■ **What you need to do**
Leave out the pictures and retype all the entries below exactly.

■ **Recorded data**
++++++

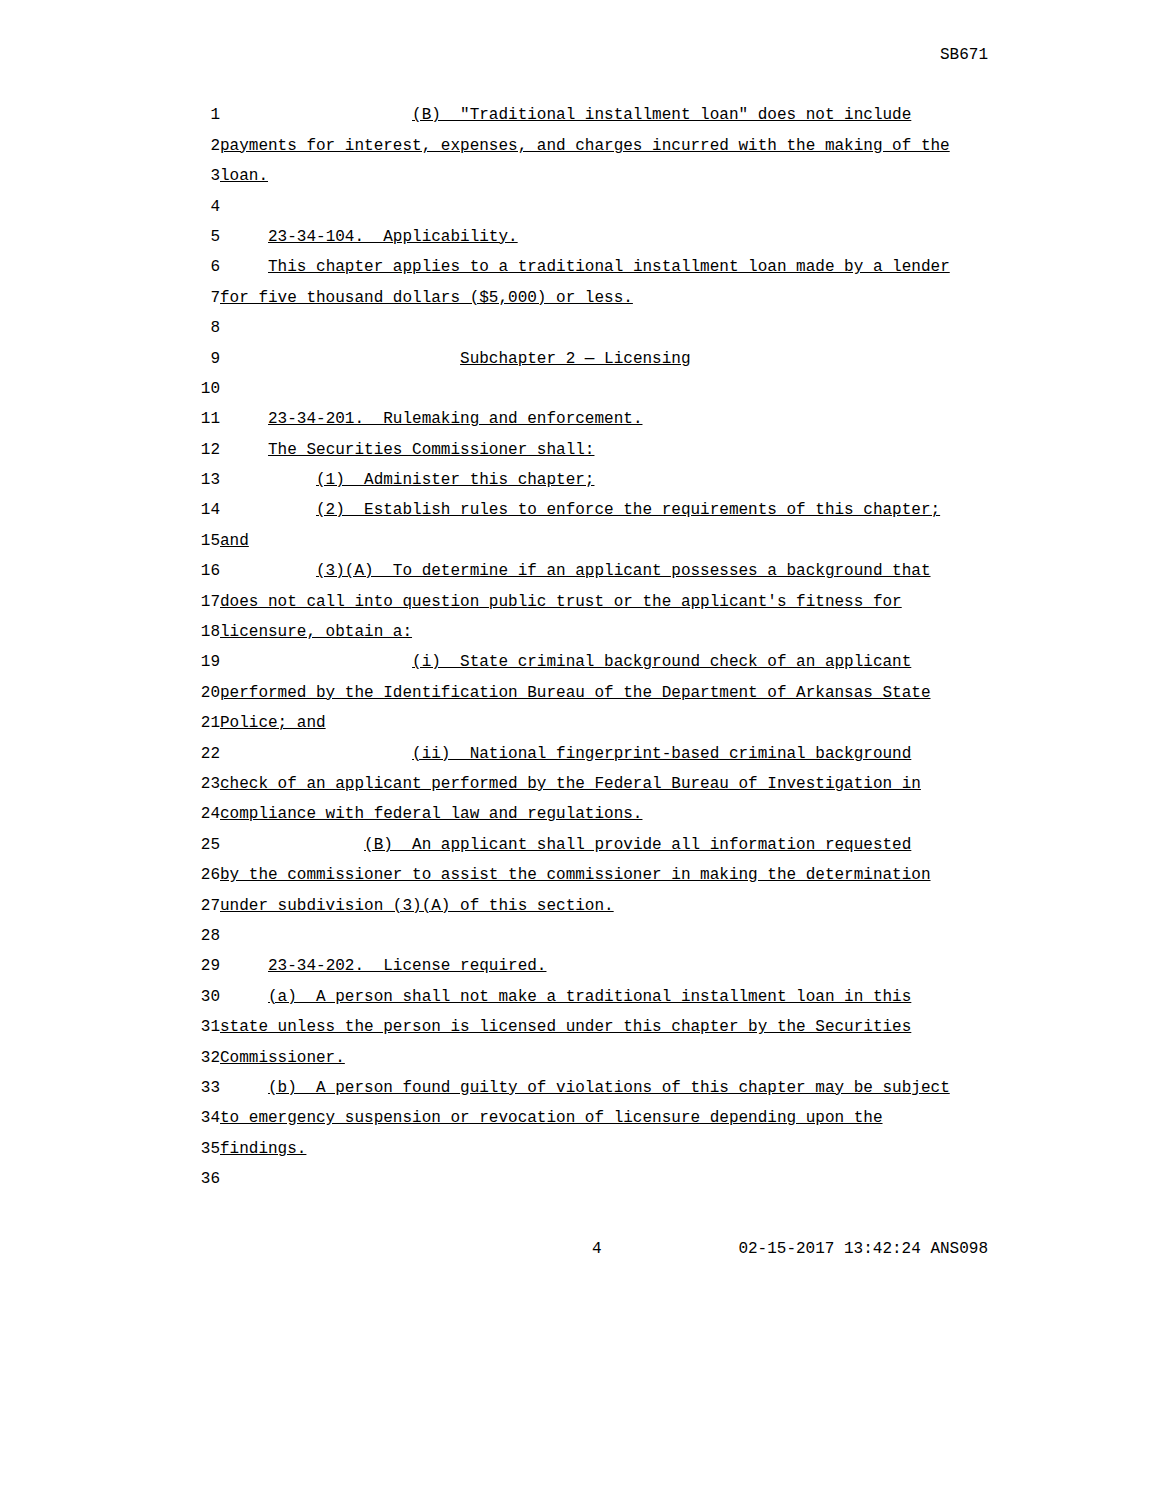SB671
| 1 | (B) "Traditional installment loan" does not include |
| 2 | payments for interest, expenses, and charges incurred with the making of the |
| 3 | loan. |
| 4 | |
| 5 | 23-34-104. Applicability. |
| 6 | This chapter applies to a traditional installment loan made by a lender |
| 7 | for five thousand dollars ($5,000) or less. |
| 8 | |
| 9 | Subchapter 2 — Licensing |
| 10 | |
| 11 | 23-34-201. Rulemaking and enforcement. |
| 12 | The Securities Commissioner shall: |
| 13 | (1) Administer this chapter; |
| 14 | (2) Establish rules to enforce the requirements of this chapter; |
| 15 | and |
| 16 | (3)(A) To determine if an applicant possesses a background that |
| 17 | does not call into question public trust or the applicant's fitness for |
| 18 | licensure, obtain a: |
| 19 | (i) State criminal background check of an applicant |
| 20 | performed by the Identification Bureau of the Department of Arkansas State |
| 21 | Police; and |
| 22 | (ii) National fingerprint-based criminal background |
| 23 | check of an applicant performed by the Federal Bureau of Investigation in |
| 24 | compliance with federal law and regulations. |
| 25 | (B) An applicant shall provide all information requested |
| 26 | by the commissioner to assist the commissioner in making the determination |
| 27 | under subdivision (3)(A) of this section. |
| 28 | |
| 29 | 23-34-202. License required. |
| 30 | (a) A person shall not make a traditional installment loan in this |
| 31 | state unless the person is licensed under this chapter by the Securities |
| 32 | Commissioner. |
| 33 | (b) A person found guilty of violations of this chapter may be subject |
| 34 | to emergency suspension or revocation of licensure depending upon the |
| 35 | findings. |
| 36 | |
4
02-15-2017 13:42:24 ANS098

++++++

■ **Exercise answer**
SB671
| 1 | (B) "Traditional installment loan" does not include |
| 2 | payments for interest, expenses, and charges incurred with the making of the |
| 3 | loan. |
| 4 | |
| 5 | 23-34-104. Applicability. |
| 6 | This chapter applies to a traditional installment loan made by a lender |
| 7 | for five thousand dollars ($5,000) or less. |
| 8 | |
| 9 | Subchapter 2 — Licensing |
| 10 | |
| 11 | 23-34-201. Rulemaking and enforcement. |
| 12 | The Securities Commissioner shall: |
| 13 | (1) Administer this chapter; |
| 14 | (2) Establish rules to enforce the requirements of this chapter; |
| 15 | and |
| 16 | (3)(A) To determine if an applicant possesses a background that |
| 17 | does not call into question public trust or the applicant's fitness for |
| 18 | licensure, obtain a: |
| 19 | (i) State criminal background check of an applicant |
| 20 | performed by the Identification Bureau of the Department of Arkansas State |
| 21 | Police; and |
| 22 | (ii) National fingerprint-based criminal background |
| 23 | check of an applicant performed by the Federal Bureau of Investigation in |
| 24 | compliance with federal law and regulations. |
| 25 | (B) An applicant shall provide all information requested |
| 26 | by the commissioner to assist the commissioner in making the determination |
| 27 | under subdivision (3)(A) of this section. |
| 28 | |
| 29 | 23-34-202. License required. |
| 30 | (a) A person shall not make a traditional installment loan in this |
| 31 | state unless the person is licensed under this chapter by the Securities |
| 32 | Commissioner. |
| 33 | (b) A person found guilty of violations of this chapter may be subject |
| 34 | to emergency suspension or revocation of licensure depending upon the |
| 35 | findings. |
| 36 | |
4
02-15-2017 13:42:24 ANS098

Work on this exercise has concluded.